Malalai Joya, an Afghan activist for women’s rights (and many other things), was in Toronto tonight on a cross-Canada tour to promote her new book, A Woman Among Warlords: The Extraordinary Story of an Afghan Who Dared to Raise Her Voice. For those unfamiliar with her story, the book description is as follows:
Malalai Joya has been called “the bravest woman in Afghanistan.” At a constitutional assembly in Kabul in 2003, she stood up and denounced her country’s powerful NATO-backed warlords. She was twenty-five years old. Two years later, she became the youngest person elected to Afghanistan’s new Parliament. In 2007, she was suspended from Parliament for her persistent criticism of the warlords and drug barons and their cronies. She has survived four assassination attempts to date, is accompanied at all times by armed guards, and sleeps only in safe houses.
Often compared to democratic leaders such as Burma’s Aung San Suu Kyi, this extraordinary young woman was raised in the refugee camps of Iran and Pakistan. Inspired in part by her father’s activism, Malalai became a teacher in secret girls’ schools, holding classes in a series of basements. She hid her books under her burqa so the Taliban couldn’t find them. She also helped establish a free medical clinic and orphanage in her impoverished home province of Farah. The endless wars of Afghanistan have created a generation of children without parents. Like so many others who have lost people they care about, Malalai lost one of her orphans when the girl’s family members sold her into marriage.

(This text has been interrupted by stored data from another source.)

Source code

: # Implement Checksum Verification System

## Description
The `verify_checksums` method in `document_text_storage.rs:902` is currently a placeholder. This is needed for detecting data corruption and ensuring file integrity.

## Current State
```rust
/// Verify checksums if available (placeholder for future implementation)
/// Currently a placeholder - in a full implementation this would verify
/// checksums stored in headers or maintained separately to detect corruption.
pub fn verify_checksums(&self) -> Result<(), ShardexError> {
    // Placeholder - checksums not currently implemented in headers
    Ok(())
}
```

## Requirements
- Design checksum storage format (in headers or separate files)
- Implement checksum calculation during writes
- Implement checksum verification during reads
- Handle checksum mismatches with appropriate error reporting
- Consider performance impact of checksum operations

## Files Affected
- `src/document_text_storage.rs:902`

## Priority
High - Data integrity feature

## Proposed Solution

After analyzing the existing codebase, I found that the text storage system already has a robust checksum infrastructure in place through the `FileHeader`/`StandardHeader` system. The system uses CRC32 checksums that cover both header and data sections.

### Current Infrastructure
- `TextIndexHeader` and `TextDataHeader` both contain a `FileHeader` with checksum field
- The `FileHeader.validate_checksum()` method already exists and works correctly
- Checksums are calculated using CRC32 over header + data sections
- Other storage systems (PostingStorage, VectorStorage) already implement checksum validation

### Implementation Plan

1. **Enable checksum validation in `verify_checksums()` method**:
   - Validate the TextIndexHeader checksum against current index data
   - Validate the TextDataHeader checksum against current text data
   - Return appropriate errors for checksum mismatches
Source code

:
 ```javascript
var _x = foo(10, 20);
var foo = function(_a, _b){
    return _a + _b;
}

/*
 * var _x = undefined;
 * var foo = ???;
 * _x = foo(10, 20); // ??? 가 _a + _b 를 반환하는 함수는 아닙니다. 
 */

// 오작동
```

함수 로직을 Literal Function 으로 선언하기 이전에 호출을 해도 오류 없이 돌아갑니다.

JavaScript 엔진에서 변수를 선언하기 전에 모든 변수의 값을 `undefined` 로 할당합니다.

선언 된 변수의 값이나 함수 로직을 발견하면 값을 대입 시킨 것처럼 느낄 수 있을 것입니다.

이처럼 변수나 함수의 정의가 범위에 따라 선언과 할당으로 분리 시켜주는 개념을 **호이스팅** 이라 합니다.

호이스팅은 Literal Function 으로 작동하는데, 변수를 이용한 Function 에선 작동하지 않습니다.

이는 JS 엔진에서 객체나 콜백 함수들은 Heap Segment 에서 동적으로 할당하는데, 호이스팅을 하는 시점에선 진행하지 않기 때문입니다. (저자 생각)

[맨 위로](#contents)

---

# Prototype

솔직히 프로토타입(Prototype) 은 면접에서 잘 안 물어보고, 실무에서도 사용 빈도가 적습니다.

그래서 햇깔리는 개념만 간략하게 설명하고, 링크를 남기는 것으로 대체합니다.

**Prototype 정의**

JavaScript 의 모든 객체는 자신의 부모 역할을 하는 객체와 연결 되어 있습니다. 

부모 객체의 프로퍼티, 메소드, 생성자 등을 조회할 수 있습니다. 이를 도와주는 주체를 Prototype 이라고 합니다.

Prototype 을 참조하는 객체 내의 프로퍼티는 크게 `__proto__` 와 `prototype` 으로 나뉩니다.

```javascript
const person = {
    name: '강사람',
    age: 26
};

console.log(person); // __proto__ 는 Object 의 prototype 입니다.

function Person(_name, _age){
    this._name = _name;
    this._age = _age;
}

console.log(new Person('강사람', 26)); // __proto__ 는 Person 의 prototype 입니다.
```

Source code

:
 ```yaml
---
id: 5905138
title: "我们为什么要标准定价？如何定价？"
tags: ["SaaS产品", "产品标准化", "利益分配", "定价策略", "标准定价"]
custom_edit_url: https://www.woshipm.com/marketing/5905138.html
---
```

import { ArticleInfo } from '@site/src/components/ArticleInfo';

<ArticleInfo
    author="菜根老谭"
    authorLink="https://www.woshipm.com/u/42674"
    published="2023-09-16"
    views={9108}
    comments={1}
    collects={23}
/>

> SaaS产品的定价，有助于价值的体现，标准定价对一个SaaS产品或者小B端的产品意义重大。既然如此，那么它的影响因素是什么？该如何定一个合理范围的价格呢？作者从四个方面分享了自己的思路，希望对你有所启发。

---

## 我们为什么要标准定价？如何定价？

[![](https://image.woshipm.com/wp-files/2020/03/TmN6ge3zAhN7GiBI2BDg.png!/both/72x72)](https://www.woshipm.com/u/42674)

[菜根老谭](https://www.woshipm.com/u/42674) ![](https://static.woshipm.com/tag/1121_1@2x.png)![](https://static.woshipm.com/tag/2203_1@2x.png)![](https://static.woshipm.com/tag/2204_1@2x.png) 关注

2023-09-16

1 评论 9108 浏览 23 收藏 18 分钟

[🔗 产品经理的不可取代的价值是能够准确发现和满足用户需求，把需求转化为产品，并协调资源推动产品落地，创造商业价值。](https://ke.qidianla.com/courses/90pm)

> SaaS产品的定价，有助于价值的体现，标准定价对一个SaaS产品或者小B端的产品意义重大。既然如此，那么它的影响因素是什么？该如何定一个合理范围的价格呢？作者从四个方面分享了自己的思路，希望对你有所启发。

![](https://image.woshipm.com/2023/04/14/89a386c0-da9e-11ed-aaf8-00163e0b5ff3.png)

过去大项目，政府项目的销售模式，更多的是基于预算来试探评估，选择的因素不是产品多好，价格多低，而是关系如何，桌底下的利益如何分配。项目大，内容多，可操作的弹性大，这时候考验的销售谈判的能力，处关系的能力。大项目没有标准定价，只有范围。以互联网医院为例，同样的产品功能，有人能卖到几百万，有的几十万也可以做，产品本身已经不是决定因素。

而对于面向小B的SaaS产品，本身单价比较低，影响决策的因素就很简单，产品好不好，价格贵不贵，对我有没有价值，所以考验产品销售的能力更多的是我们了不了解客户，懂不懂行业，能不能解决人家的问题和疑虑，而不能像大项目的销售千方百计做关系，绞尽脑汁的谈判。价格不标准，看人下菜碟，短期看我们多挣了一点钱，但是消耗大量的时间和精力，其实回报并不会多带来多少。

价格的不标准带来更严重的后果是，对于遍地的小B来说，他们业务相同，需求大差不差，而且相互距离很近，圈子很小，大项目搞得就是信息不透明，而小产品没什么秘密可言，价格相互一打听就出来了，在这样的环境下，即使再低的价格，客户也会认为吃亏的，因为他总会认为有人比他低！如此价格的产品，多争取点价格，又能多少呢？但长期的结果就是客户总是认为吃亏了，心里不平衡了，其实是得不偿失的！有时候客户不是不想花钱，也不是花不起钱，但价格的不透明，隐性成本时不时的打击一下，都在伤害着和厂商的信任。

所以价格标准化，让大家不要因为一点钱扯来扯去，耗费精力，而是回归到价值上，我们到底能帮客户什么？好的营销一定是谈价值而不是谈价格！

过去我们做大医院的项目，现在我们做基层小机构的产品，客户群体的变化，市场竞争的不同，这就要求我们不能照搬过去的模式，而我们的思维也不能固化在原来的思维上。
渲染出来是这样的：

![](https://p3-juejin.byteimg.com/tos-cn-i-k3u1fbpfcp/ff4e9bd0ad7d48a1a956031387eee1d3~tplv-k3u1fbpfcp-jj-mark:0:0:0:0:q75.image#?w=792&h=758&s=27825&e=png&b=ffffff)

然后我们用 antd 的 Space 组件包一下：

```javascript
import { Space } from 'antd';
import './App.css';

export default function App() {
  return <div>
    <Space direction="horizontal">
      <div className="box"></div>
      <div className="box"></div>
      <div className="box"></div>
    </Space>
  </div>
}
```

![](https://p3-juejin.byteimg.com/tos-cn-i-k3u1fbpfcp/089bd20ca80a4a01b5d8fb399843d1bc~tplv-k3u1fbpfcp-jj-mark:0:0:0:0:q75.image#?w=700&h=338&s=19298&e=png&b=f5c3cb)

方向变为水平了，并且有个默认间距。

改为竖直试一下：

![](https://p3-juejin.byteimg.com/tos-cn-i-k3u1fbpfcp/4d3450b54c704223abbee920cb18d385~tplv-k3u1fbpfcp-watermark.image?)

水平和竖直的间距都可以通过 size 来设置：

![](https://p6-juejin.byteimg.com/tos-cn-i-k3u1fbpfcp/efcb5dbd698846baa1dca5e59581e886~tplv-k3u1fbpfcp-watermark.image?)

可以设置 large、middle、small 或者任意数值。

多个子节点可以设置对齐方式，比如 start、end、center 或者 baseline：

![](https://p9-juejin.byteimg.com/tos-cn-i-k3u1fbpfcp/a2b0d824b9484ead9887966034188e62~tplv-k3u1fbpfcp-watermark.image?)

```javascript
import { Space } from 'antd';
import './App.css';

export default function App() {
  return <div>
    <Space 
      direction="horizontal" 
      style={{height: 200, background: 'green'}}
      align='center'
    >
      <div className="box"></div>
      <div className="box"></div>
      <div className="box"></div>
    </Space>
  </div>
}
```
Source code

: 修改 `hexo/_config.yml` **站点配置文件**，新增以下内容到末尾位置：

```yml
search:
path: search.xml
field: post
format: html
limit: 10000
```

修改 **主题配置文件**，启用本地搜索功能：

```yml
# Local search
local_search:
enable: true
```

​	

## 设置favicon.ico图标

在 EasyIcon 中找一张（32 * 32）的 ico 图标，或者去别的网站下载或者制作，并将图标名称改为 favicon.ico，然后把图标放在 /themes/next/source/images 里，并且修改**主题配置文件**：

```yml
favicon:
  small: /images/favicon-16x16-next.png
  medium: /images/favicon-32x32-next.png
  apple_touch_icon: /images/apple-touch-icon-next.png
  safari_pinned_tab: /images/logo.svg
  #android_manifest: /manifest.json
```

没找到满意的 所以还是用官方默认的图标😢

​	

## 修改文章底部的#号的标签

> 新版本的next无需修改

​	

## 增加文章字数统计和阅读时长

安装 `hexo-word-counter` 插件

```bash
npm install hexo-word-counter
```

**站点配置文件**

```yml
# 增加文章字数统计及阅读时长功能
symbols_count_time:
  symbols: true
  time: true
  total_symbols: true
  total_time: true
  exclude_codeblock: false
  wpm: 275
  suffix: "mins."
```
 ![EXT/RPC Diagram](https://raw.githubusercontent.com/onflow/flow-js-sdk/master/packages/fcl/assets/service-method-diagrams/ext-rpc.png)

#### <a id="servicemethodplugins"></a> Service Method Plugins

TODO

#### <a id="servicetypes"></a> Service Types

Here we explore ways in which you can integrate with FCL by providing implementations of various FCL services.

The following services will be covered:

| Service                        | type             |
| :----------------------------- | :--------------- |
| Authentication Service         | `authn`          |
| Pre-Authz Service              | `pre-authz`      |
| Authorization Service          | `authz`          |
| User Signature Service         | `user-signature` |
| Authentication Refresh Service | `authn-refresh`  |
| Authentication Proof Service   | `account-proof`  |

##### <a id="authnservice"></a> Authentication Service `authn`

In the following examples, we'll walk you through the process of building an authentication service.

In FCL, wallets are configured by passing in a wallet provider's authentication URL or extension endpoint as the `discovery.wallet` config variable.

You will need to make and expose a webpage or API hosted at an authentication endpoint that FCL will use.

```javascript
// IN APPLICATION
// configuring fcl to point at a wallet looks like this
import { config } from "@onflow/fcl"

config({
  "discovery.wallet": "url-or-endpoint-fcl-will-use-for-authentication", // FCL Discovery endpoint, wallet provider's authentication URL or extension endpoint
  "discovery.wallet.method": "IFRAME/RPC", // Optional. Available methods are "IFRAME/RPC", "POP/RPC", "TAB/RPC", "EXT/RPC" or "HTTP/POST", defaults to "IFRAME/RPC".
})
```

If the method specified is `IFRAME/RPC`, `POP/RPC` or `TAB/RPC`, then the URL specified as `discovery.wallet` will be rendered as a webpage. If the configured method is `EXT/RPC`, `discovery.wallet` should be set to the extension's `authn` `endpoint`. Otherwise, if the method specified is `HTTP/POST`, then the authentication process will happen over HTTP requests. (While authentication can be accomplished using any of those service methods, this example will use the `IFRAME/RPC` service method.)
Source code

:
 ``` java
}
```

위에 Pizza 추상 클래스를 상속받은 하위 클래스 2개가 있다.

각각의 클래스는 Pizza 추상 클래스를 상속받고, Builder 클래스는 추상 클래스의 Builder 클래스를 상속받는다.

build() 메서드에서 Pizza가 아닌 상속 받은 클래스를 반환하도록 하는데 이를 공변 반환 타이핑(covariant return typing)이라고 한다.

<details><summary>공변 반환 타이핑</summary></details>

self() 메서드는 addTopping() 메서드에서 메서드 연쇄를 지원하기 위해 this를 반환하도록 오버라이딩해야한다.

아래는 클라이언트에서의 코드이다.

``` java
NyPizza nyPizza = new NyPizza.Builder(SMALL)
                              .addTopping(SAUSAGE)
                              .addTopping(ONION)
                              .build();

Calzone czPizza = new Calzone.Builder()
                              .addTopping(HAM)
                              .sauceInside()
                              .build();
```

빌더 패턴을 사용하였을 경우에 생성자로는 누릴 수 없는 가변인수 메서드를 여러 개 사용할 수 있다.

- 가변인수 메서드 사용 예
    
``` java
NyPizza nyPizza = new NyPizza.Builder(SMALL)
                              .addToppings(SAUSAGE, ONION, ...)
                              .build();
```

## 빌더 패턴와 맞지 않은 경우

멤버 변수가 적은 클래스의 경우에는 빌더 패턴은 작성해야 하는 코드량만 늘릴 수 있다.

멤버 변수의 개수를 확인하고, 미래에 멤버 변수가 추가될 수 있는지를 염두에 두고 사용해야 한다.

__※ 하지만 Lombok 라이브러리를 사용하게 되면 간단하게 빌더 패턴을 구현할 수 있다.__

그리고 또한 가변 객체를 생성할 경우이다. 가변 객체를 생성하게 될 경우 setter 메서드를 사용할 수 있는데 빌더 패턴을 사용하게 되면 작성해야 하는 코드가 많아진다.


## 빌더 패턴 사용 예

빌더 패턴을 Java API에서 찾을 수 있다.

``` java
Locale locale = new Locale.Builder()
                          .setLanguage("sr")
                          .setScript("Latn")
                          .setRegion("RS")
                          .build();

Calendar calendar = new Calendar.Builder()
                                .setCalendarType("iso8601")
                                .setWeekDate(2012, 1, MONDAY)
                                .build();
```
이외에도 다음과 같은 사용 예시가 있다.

While many have talked about the serious plight of women in Afghanistan, Malalai Joya takes us inside the country and shows us the desperate dayto-day situations these remarkable people face at every turn. She recounts some of the many acts of rebellion that are helping to change the country — the women who bravely take to the streets in peaceful protest against their oppression; the men who step forward and claim “I am her mahram,” so the fundamentalists won’t punish a woman for walking alone; and the families that give their basements as classrooms for female students.
Considering how often Afghan women are spoken about in the media, it was refreshing to get a chance to hear a woman talk about her own experiences. Joya started her talk by saying that she didn’t want to write a book about herself, and that although she had become famous for comments she made to Afghanistan’s Loya Jirga in 2003, there are many other activists, especially underground activists, whose stories she felt were more important to tell. She ended up writing her book because other people kept encouraging her to write, and told her that she could tell the stories of others through writing her own story.
Much of her talk focused on the post-9/11 situation in Afghanistan, and the foreign invasion that, although claiming to support Afghan women, has created a context in which widespread rapes, kidnappings, acid attacks, killings, and other abuses have occurred, even by those who claim to promote democracy. Although the Taliban are no longer in power, women continue to wear burqas outside in order to protect themselves; as she put it, “today, this disgusting burqa gives us life.” She was also critical of the lack of international attention given to the Afghan civilians who have been killed by the ongoing war, arguing that “the blood of my people is not water. It’s worth as much as the blood of westerners.” From her perspective, international support to Afghanistan should come in the form of a helping hand, and not of an occupation.
Joya was particularly harsh on the current Afghan government, repeatedly referring to it as a “mafia system,” full of corruption and warlords. She spoke briefly about the bad name that is given to Islam when oppression and violence are committed in its name, although she was clear that “the problem of the people is not with Islam; the problem of people is with the Islam of bin Laden” (and of several others whose names I didn’t have time to write down.) She also dismissed the latest elections, arguing that both of the main candidates, Hamid Karzai (the current president) and Abdullah Abdullah are linked to warlords; she described both as puppets who had betrayed the people of Afghanistan.
Joya described education as the key to emancipation for Afghanistan, and especially for Afghan women. She quoted Meena, the founder of the Revolutionary Association of the Women of Afghanistan, who was killed in 1987, and who had said that the women of Afghanistan are like sleeping lions (according to this, the full quote is “Afghan women are like sleeping lions, when they awaken, can play a wonderful role in any social revolution.”) Education, according to Joya, is what is needed in order for these lions to awake.
For those wanting to do further reading on the situation in Afghanistan, as well as American foreign policy, Joya recommended reading Bleeding Afghanistan, Ghost War, The Political Economy of U.S. Militarism, and I is for Infidel. (For the record, I’m linking to Amazon to keep the book citations consistent, and because you can often access other information such as book reviews; however, I personally think that the best places to buy books are local, independent bookstores.)
Malalai Joya is, of course, only one woman, and it would be unrealistic to expect her to reflect all Afghan women’s experiences, but I think she brings a perspective that is important to hear, one that criticizes the Taliban as well as the current government, and draws attention to the problems of the current foreign occupation in Afghanistan. I also think she has some credibility because of how strongly she criticizes all of the major stakeholders in Afghanistan right now, which means that her voice cannot be easily co-opted for any one group.
I’m hoping to get my hands on a copy of her book soon, insha’Allah. Have any of you readers had a chance to read it yet?